Davalılardan … vekili cevap dilekçesinde özetle; dava konusu trafik kazası sonucunda müvekkilinin yaralandığını ve ameliyat olduğunu, sonraki süreçte fizik tedavi gördüğünü, yaklaşık 1 (bir) yıl boyunca mesleğini yapamadığını, kazadan sonra kendinde olmadığını, kazaya dair tanığının olmaması ve sadece kazaya karışan araçların olması sebebiyle trafik kazası tespit tutanağındaki kusur tespitinin hatalı olarak yapıldığını, müvekkilinin sol şeritten giderken polisin sağ şeritte yolu kapaması ve sol şeritteki araçların aniden yavaşlaması sebebiyle müvekkilinin polislere ve öndeki araçlara çarpmamak için frene bastığını ve sonrasında havanın da yağmurlu olmasının etkisiyle aracın kayarak refüje çıktığını, ancak idarenin kusurunun doğabileceği düşüncesi ile bu husustan hiçbir şekilde kaza tespit tutanağında bahsedilmediğini, bu nedenle öncelikle mahkemece ATK’dan kusur raporu alınması gerektiğini, kazada vefat eden …’nın kanser hastası olduğunu, bu nedenle … … Hastanesi’ne müzekkere yazılarak ilgilinin hastane kayıtlarının istenilmesini ve tazminat hesabı yapılırken müteveffanın kanser hastası olduğu hususunun da değerlendirilmesi gerektiğini belirterek; davanın reddine, yargılama giderleri ile vekalet ücretinin davacılar üzerinde bırakılmasına karar verilmesini talep etmiştir.

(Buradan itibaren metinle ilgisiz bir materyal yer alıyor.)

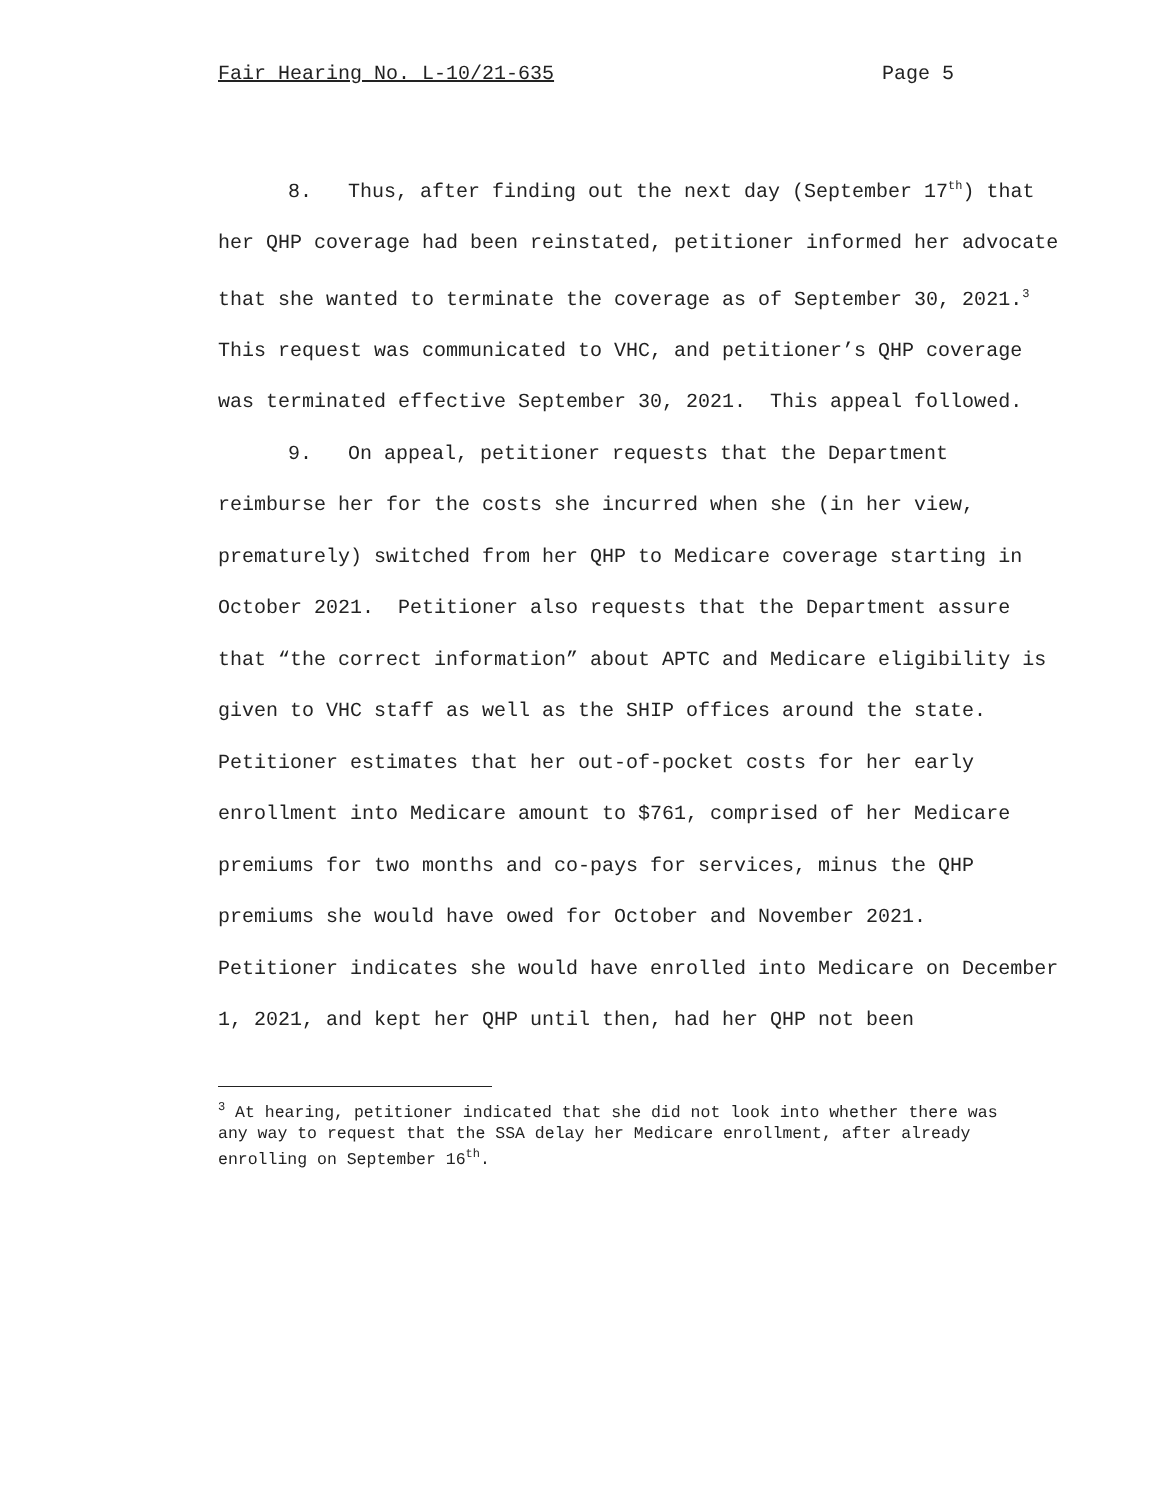Fair Hearing No. L-10/21-635 Page 5
8. Thus, after finding out the next day (September 17<sup>th</sup>) that her QHP coverage had been reinstated, petitioner informed her advocate that she wanted to terminate the coverage as of September 30, 2021.<sup>3</sup> This request was communicated to VHC, and petitioner’s QHP coverage was terminated effective September 30, 2021. This appeal followed.
9. On appeal, petitioner requests that the Department reimburse her for the costs she incurred when she (in her view, prematurely) switched from her QHP to Medicare coverage starting in October 2021. Petitioner also requests that the Department assure that “the correct information” about APTC and Medicare eligibility is given to VHC staff as well as the SHIP offices around the state. Petitioner estimates that her out-of-pocket costs for her early enrollment into Medicare amount to $761, comprised of her Medicare premiums for two months and co-pays for services, minus the QHP premiums she would have owed for October and November 2021. Petitioner indicates she would have enrolled into Medicare on December 1, 2021, and kept her QHP until then, had her QHP not been
<sup>3</sup> At hearing, petitioner indicated that she did not look into whether there was any way to request that the SSA delay her Medicare enrollment, after already enrolling on September 16<sup>th</sup>.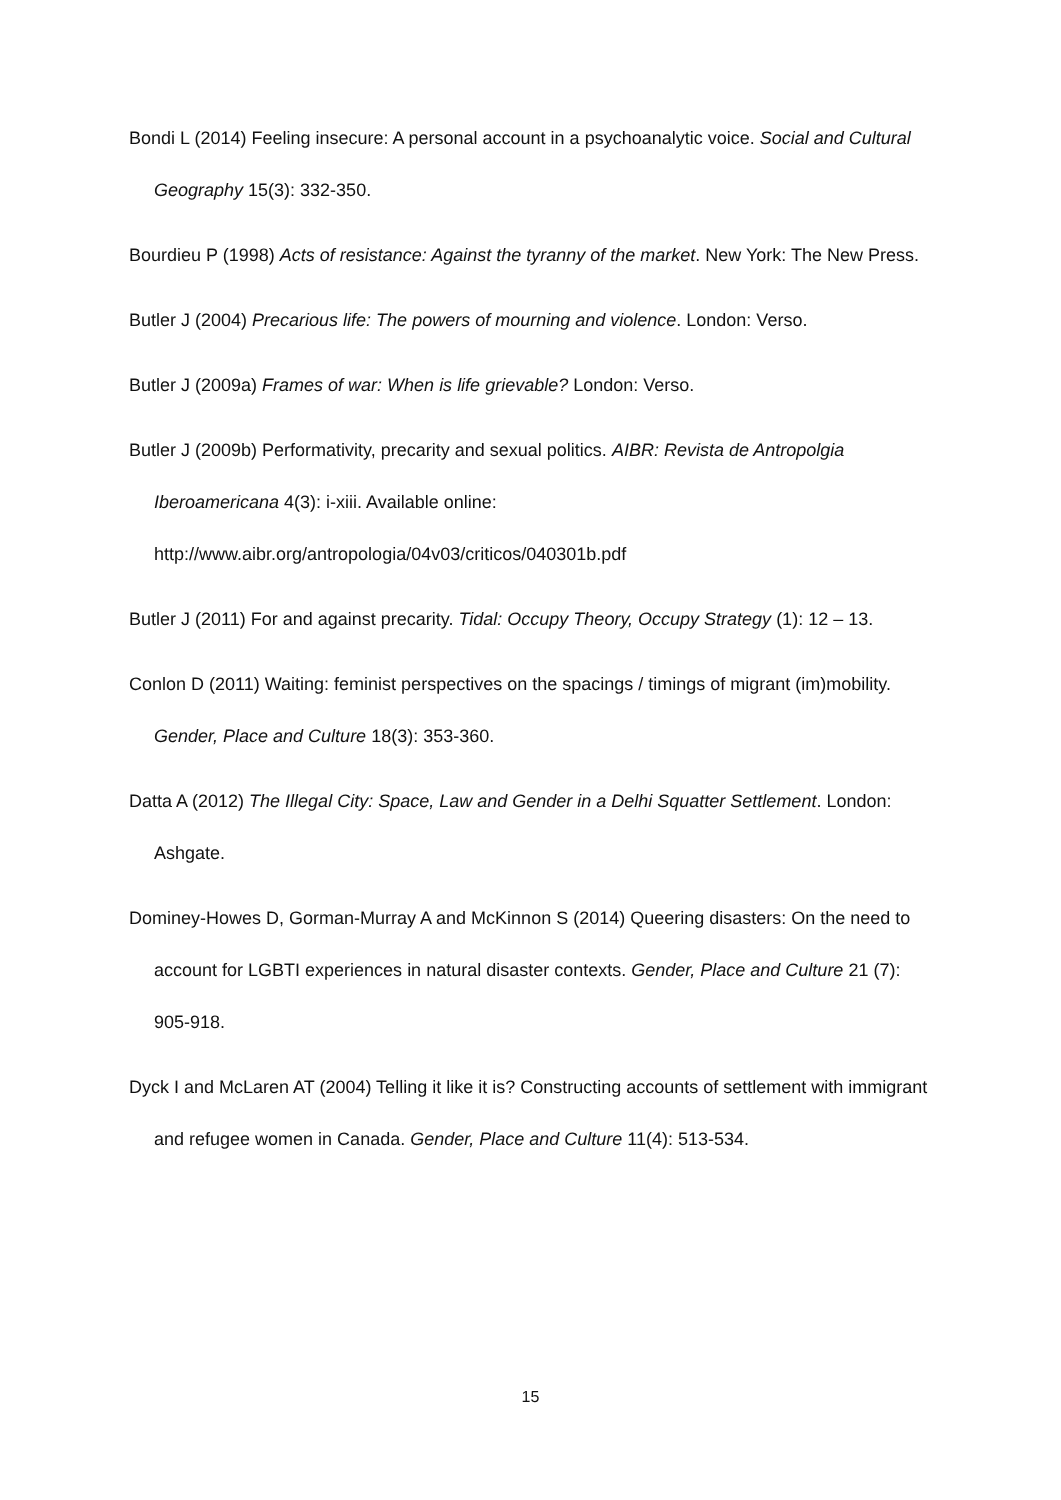Bondi L (2014) Feeling insecure: A personal account in a psychoanalytic voice. Social and Cultural Geography 15(3): 332-350.
Bourdieu P (1998) Acts of resistance: Against the tyranny of the market. New York: The New Press.
Butler J (2004) Precarious life: The powers of mourning and violence. London: Verso.
Butler J (2009a) Frames of war: When is life grievable? London: Verso.
Butler J (2009b) Performativity, precarity and sexual politics. AIBR: Revista de Antropolgia Iberoamericana 4(3): i-xiii. Available online: http://www.aibr.org/antropologia/04v03/criticos/040301b.pdf
Butler J (2011) For and against precarity. Tidal: Occupy Theory, Occupy Strategy (1): 12 – 13.
Conlon D (2011) Waiting: feminist perspectives on the spacings / timings of migrant (im)mobility. Gender, Place and Culture 18(3): 353-360.
Datta A (2012) The Illegal City: Space, Law and Gender in a Delhi Squatter Settlement. London: Ashgate.
Dominey-Howes D, Gorman-Murray A and McKinnon S (2014) Queering disasters: On the need to account for LGBTI experiences in natural disaster contexts. Gender, Place and Culture 21 (7): 905-918.
Dyck I and McLaren AT (2004) Telling it like it is? Constructing accounts of settlement with immigrant and refugee women in Canada. Gender, Place and Culture 11(4): 513-534.
15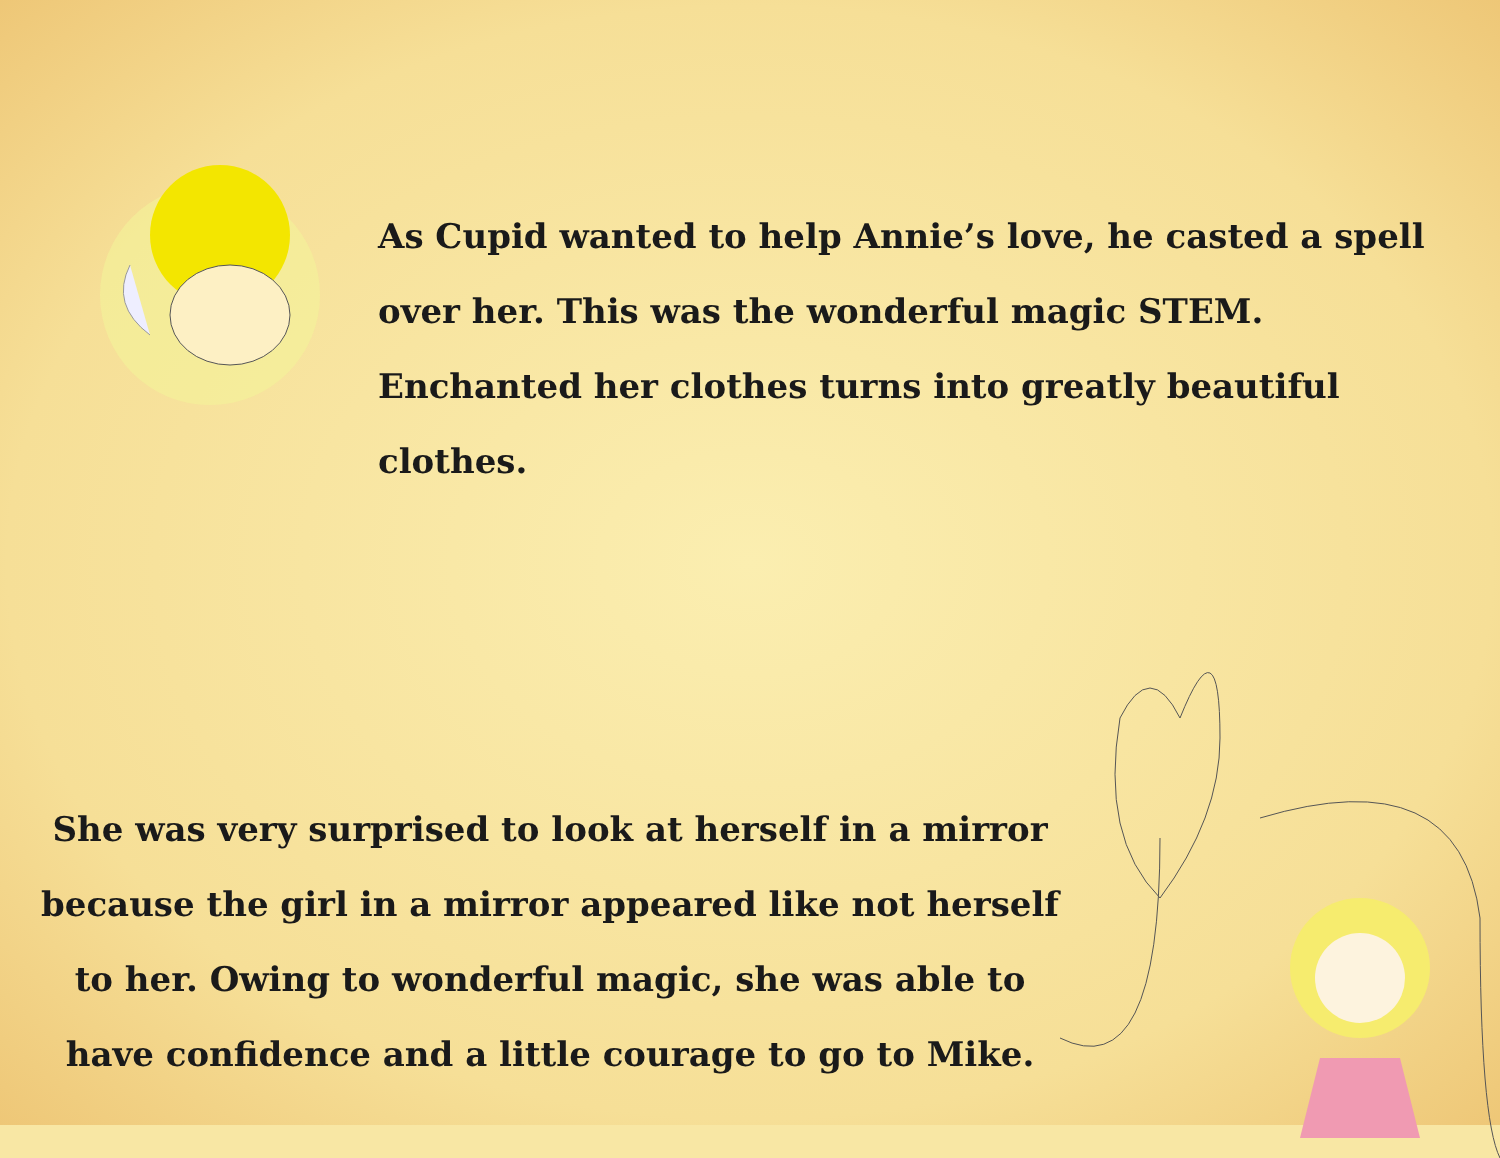As Cupid wanted to help Annie’s love, he casted a spell over her. This was the wonderful magic STEM. Enchanted her clothes turns into greatly beautiful clothes.
She was very surprised to look at herself in a mirror because the girl in a mirror appeared like not herself to her. Owing to wonderful magic, she was able to have confidence and a little courage to go to Mike.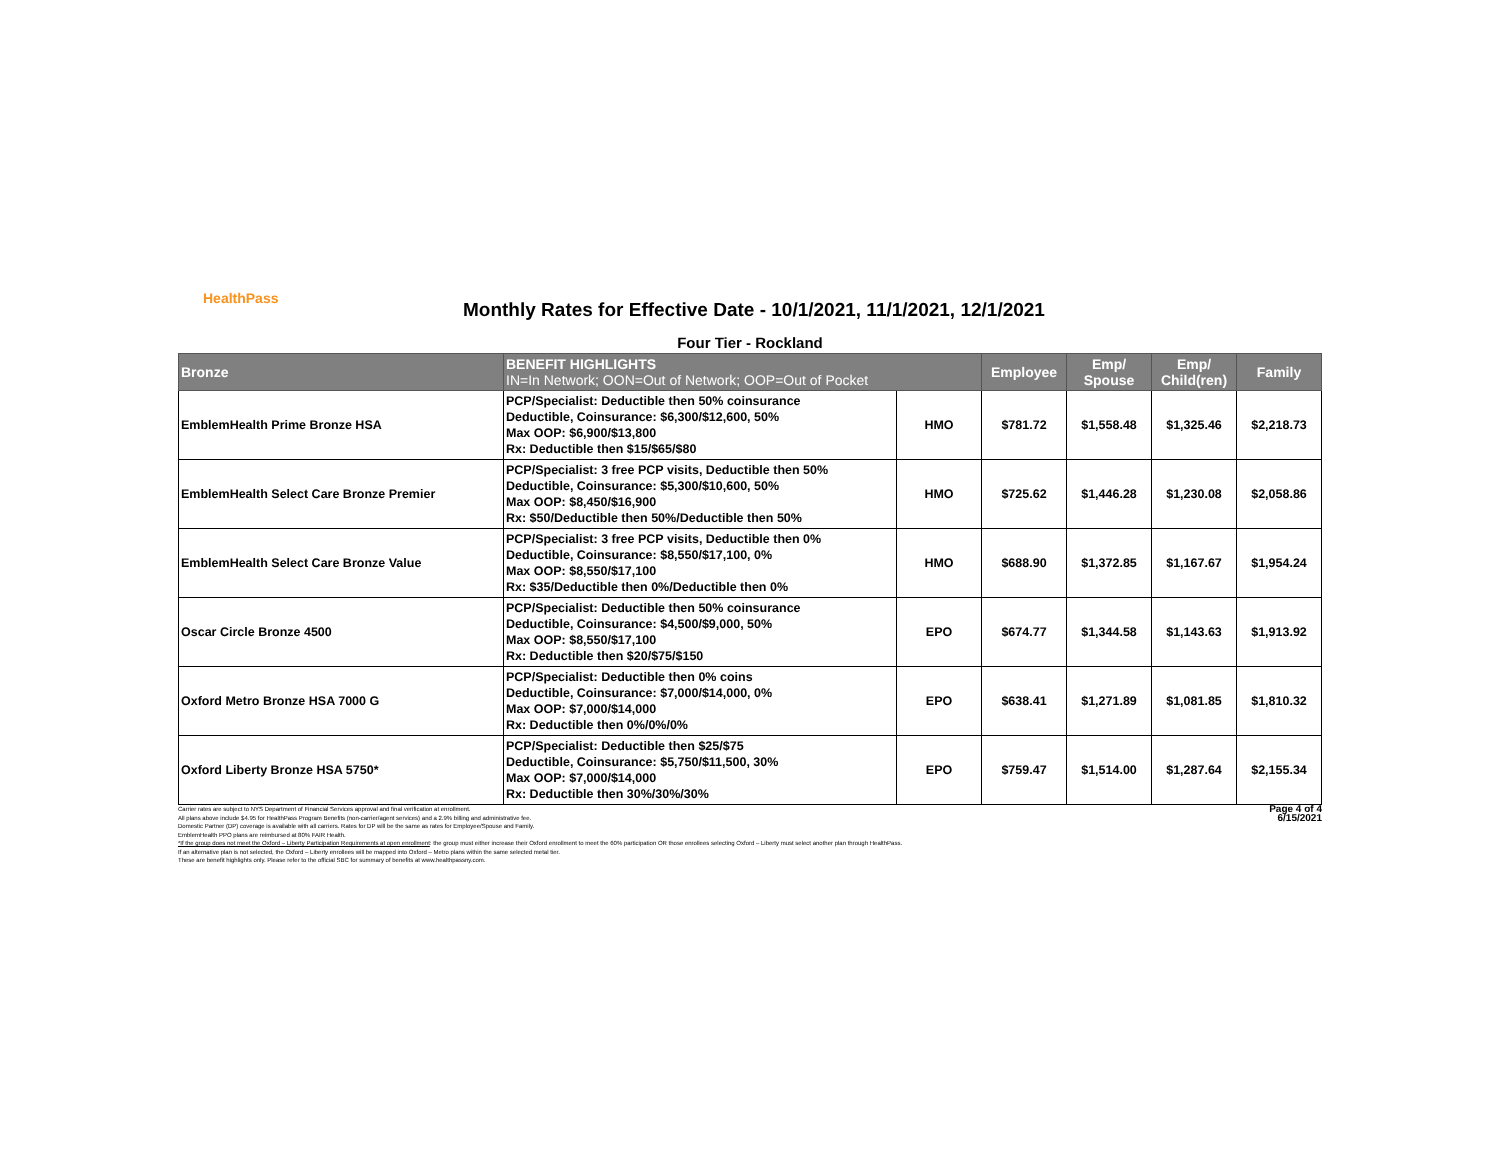HealthPass
Monthly Rates for Effective Date - 10/1/2021, 11/1/2021, 12/1/2021
Four Tier - Rockland
| Bronze | BENEFIT HIGHLIGHTS IN=In Network; OON=Out of Network; OOP=Out of Pocket | | Employee | Emp/ Spouse | Emp/ Child(ren) | Family |
| --- | --- | --- | --- | --- | --- | --- |
| EmblemHealth Prime Bronze HSA | PCP/Specialist: Deductible then 50% coinsurance Deductible, Coinsurance: $6,300/$12,600, 50% Max OOP: $6,900/$13,800 Rx: Deductible then $15/$65/$80 | HMO | $781.72 | $1,558.48 | $1,325.46 | $2,218.73 |
| EmblemHealth Select Care Bronze Premier | PCP/Specialist: 3 free PCP visits, Deductible then 50% Deductible, Coinsurance: $5,300/$10,600, 50% Max OOP: $8,450/$16,900 Rx: $50/Deductible then 50%/Deductible then 50% | HMO | $725.62 | $1,446.28 | $1,230.08 | $2,058.86 |
| EmblemHealth Select Care Bronze Value | PCP/Specialist: 3 free PCP visits, Deductible then 0% Deductible, Coinsurance: $8,550/$17,100, 0% Max OOP: $8,550/$17,100 Rx: $35/Deductible then 0%/Deductible then 0% | HMO | $688.90 | $1,372.85 | $1,167.67 | $1,954.24 |
| Oscar Circle Bronze 4500 | PCP/Specialist: Deductible then 50% coinsurance Deductible, Coinsurance: $4,500/$9,000, 50% Max OOP: $8,550/$17,100 Rx: Deductible then $20/$75/$150 | EPO | $674.77 | $1,344.58 | $1,143.63 | $1,913.92 |
| Oxford Metro Bronze HSA 7000 G | PCP/Specialist: Deductible then 0% coins Deductible, Coinsurance: $7,000/$14,000, 0% Max OOP: $7,000/$14,000 Rx: Deductible then 0%/0%/0% | EPO | $638.41 | $1,271.89 | $1,081.85 | $1,810.32 |
| Oxford Liberty Bronze HSA 5750* | PCP/Specialist: Deductible then $25/$75 Deductible, Coinsurance: $5,750/$11,500, 30% Max OOP: $7,000/$14,000 Rx: Deductible then 30%/30%/30% | EPO | $759.47 | $1,514.00 | $1,287.64 | $2,155.34 |
Carrier rates are subject to NYS Department of Financial Services approval and final verification at enrollment.
All plans above include $4.95 for HealthPass Program Benefits (non-carrier/agent services) and a 2.9% billing and administrative fee.
Domestic Partner (DP) coverage is available with all carriers. Rates for DP will be the same as rates for Employee/Spouse and Family.
EmblemHealth PPO plans are reimbursed at 80% FAIR Health.
*If the group does not meet the Oxford – Liberty Participation Requirements at open enrollment: the group must either increase their Oxford enrollment to meet the 60% participation OR those enrollees selecting Oxford – Liberty must select another plan through HealthPass.
If an alternative plan is not selected, the Oxford – Liberty enrollees will be mapped into Oxford – Metro plans within the same selected metal tier.
These are benefit highlights only. Please refer to the official SBC for summary of benefits at www.healthpassny.com.
Page 4 of 4
6/15/2021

Davalılardan … Sigorta A.Ş. vekili ise cevap dilekçesinde özetle; … plakalı aracın müvekkili şirket nezdinde kaza tarihinde ZMMS (Zorunlu Trafik) sigortası ile sigortalı olduğunu, müvekkili şirketin sorumluluğunun sigorta limitleri dahilinde olduğunu, davacıların davayı açmadan önce müvekkili şirkete başvurarak poliçe teminatı kapsamında tazminat talebinde bulunduklarını ve söz konusu talep üzerine hasar dosyası oluşturularak gerekeli evrakların tamamlandığını, tazminat miktarının tayini için aktüer tarafından davacılardan … için tespit edilen 157.167,00-TL. ve davacılardan … için tespit edilen 2.140,00-TL. olmak üzere toplam 159.307,00-TL. tazminatın davacılara ödendiğini, yapılan bu ödemenin müvekkili şirket tarafından yaptırılan aktüer hesabına göre yapıldığını, dolayısıyla mahkemece davanın açılmasına sebebiyet vermeyen müvekkili şirket aleyhine yargılama giderleri ile vekalet ücretine hükmolunmamasını, kazadaki kusur durumunun tespiti bakımından ATK’dan kusur raporu alınması gerektiğini belirterek ve dilekçesinde açıkladığı diğer nedenlerle; davanın reddine, vekalet ücreti ve yargılama giderlerinin davacı ile diğer davalı tarafa yükletilmesine karar verilmesini talep etmiştir.
DELİLLER VE GEREKÇE:
Dava; 20/11/2017 tarihinde meydana gelen ölümlü trafik kazasından dolayı açılmış destekten yoksun kalma (maddi) ve manevi tazminat taleplerine ilişkindir.
Davacı taraf delil olarak; Trafik Sigortası Genel Şartları, trafik kazası tespit tutanağı, ifade tutanakları, … CBS’nin … Soruşturma sayılı dosyası, otopsi raporu, aile nüfus tablosu, mirasçılık belgesi, öğrenim belgesi ve her türlü delile dayanmıştır.
Davalılardan … vekili delil olarak; … CBS’nin … Soruşturma sayılı dosyası, tanık beyanı, bilirkişi incelemesi, hastane kayıtları, tedavi raporu, kazaya ait her türlü yazılı, görsel ve işitsel veri, müşteki …’ın ifade tutanağı, Yargıtay kararları ve sair delillere dayanmıştır.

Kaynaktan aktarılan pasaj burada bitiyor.